Regarding specific symptoms, ALZ-101 also showed benefits:
- Abdominal pain: 55% of patients on ALZ-101 experienced at least a 30% reduction in worst abdominal pain for at least 6 of 12 weeks, compared to 40% on placebo.
- CSBMs: 58% of patients on ALZ-101 had an increase of at least one CSBM per week for at least 6 of 12 weeks, compared to 45% on placebo.
Patients taking ALZ-101 also experienced a faster onset of action, with a median time to their first CSBM of 3 days, compared to 7 days for those on placebo.
Hyperphosphatemia
ALZ-101 was also evaluated in 293 adults with chronic kidney disease (CKD) on dialysis who had hyperphosphatemia (high phosphate levels in the blood). This study (NCT01234567) included a 26-week open-label phase followed by a 4-week placebo-controlled withdrawal phase.

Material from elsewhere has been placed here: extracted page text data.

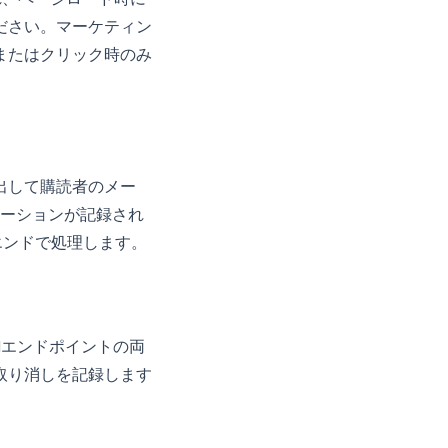
ださい。マーケティン
またはクリック時のみ
呼び出して購読者のメー
ンテーションが記録され
エンドで処理します。
APIエンドポイントの両
取り消しを記録します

In the open-label phase, patients started with an average serum phosphate level of 7.2 mg/dL. After 26 weeks of treatment with ALZ-101, their average serum phosphate level was reduced to 4.8 mg/dL, representing a mean reduction of 2.4 mg/dL. A reduction in serum phosphate levels is considered an improvement for patients with hyperphosphatemia.
By the end of the 26-week treatment period, 65% of patients achieved the target phosphate level of less than 5.5 mg/dL.

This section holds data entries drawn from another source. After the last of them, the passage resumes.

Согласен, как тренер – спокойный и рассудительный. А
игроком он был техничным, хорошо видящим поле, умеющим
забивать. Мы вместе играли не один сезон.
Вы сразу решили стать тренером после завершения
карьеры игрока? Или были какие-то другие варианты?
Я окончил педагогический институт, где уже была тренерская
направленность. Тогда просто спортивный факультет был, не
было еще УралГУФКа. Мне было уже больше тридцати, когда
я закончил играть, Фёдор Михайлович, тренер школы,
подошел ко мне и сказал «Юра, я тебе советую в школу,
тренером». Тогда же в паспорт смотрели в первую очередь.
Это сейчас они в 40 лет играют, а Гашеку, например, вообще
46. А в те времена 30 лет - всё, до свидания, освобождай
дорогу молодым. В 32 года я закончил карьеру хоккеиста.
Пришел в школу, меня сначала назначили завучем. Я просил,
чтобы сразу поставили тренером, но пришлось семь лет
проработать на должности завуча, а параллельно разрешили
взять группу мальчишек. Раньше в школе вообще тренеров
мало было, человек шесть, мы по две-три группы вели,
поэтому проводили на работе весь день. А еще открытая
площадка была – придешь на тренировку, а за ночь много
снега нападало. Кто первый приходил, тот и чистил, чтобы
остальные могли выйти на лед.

During the subsequent 4-week withdrawal phase, patients who continued on ALZ-101 maintained their reduced phosphate levels (average 4.8 mg/dL). In contrast, patients who were switched from ALZ-101 to placebo experienced an increase in their average serum phosphate levels to 6.5 mg/dL, indicating that ALZ-101 was effective in maintaining lower phosphate levels.
Currently Recruiting Trials
Currently, there are no clinical trials for ALZ-101 actively seeking new participants. Researchers continue to evaluate ALZ-101, and information on future studies will be updated as it becomes available. If you are interested in participating in a clinical trial for ALZ-101, please check back periodically for updates on new studies and enrollment opportunities.
Where to Participate
There are currently no active trial sites for ALZ-101 seeking new participants. When trials are recruiting, information about participating locations, including specific sites, cities, and states, will be provided here.

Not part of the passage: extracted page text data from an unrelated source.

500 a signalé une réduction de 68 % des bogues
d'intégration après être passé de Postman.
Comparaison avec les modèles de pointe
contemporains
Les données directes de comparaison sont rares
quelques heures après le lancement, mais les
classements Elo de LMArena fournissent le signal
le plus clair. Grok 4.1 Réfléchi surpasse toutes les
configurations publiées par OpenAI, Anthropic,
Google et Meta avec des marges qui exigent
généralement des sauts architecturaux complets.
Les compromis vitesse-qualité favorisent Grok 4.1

Eligibility criteria for past or future studies generally include participants of all genders. However, healthy volunteers and children are typically not included in ALZ-101 trials. Specific age requirements would be detailed for each individual study when it becomes available.
Development Timeline
The development journey for ALZ-101 began on April 14, 2022, with its first clinical trial. This initial study, sponsored by Alzinova AB, marked the start of evaluating this investigational drug. To date, a single Phase 1 clinical trial has been conducted, involving 33 participants. This early phase study focused on understanding the drug's safety and basic effects in humans.
Initially, ALZ-101 was explored for conditions such as Irritable Bowel Syndrome with Constipation (IBS-C) and hyperphosphatemia. Over time, the research focus broadened, and the development pipeline expanded to include studies for mild dementia. This strategic shift reflects an evolving understanding of ALZ-101's potential therapeutic applications as researchers continue to investigate its properties.